• [PROBLEM] The answer is to contain only the line containing "28 авг 2011, 07:32" and the lines after it through the last one, each reproduced exactly as it appears below.

• [MATERIAL SHOWN]
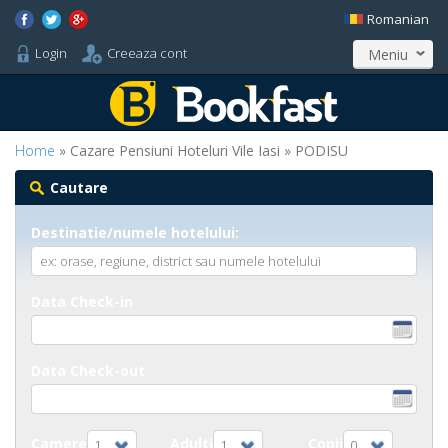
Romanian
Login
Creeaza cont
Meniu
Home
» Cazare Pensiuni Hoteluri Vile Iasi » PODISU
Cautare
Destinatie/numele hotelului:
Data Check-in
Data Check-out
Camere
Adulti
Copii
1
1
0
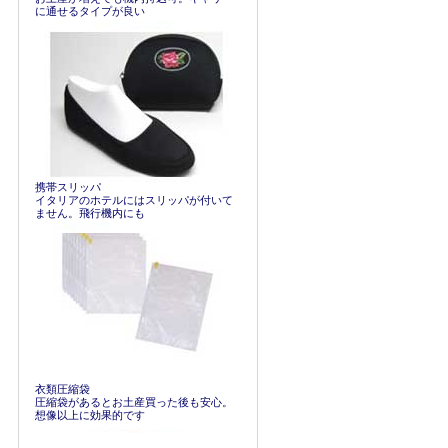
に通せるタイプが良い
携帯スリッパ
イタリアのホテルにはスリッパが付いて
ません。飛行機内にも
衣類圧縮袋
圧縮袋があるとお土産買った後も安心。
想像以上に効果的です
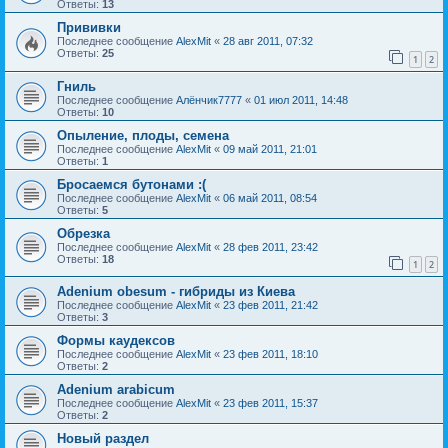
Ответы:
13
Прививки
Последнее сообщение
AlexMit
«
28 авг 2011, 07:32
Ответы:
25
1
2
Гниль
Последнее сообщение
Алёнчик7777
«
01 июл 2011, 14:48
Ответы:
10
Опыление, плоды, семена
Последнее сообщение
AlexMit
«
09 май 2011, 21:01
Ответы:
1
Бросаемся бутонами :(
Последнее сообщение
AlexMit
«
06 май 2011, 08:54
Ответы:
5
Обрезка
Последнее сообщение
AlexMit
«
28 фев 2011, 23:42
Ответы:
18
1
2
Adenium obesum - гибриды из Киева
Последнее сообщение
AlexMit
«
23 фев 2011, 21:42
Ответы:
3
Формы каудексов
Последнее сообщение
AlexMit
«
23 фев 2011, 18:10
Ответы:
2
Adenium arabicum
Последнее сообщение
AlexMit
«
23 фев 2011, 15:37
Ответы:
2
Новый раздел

• [OUTPUT FOR THIS TASK]
28 авг 2011, 07:32
Ответы:
25
1
2
Гниль
Последнее сообщение
Алёнчик7777
«
01 июл 2011, 14:48
Ответы:
10
Опыление, плоды, семена
Последнее сообщение
AlexMit
«
09 май 2011, 21:01
Ответы:
1
Бросаемся бутонами :(
Последнее сообщение
AlexMit
«
06 май 2011, 08:54
Ответы:
5
Обрезка
Последнее сообщение
AlexMit
«
28 фев 2011, 23:42
Ответы:
18
1
2
Adenium obesum - гибриды из Киева
Последнее сообщение
AlexMit
«
23 фев 2011, 21:42
Ответы:
3
Формы каудексов
Последнее сообщение
AlexMit
«
23 фев 2011, 18:10
Ответы:
2
Adenium arabicum
Последнее сообщение
AlexMit
«
23 фев 2011, 15:37
Ответы:
2
Новый раздел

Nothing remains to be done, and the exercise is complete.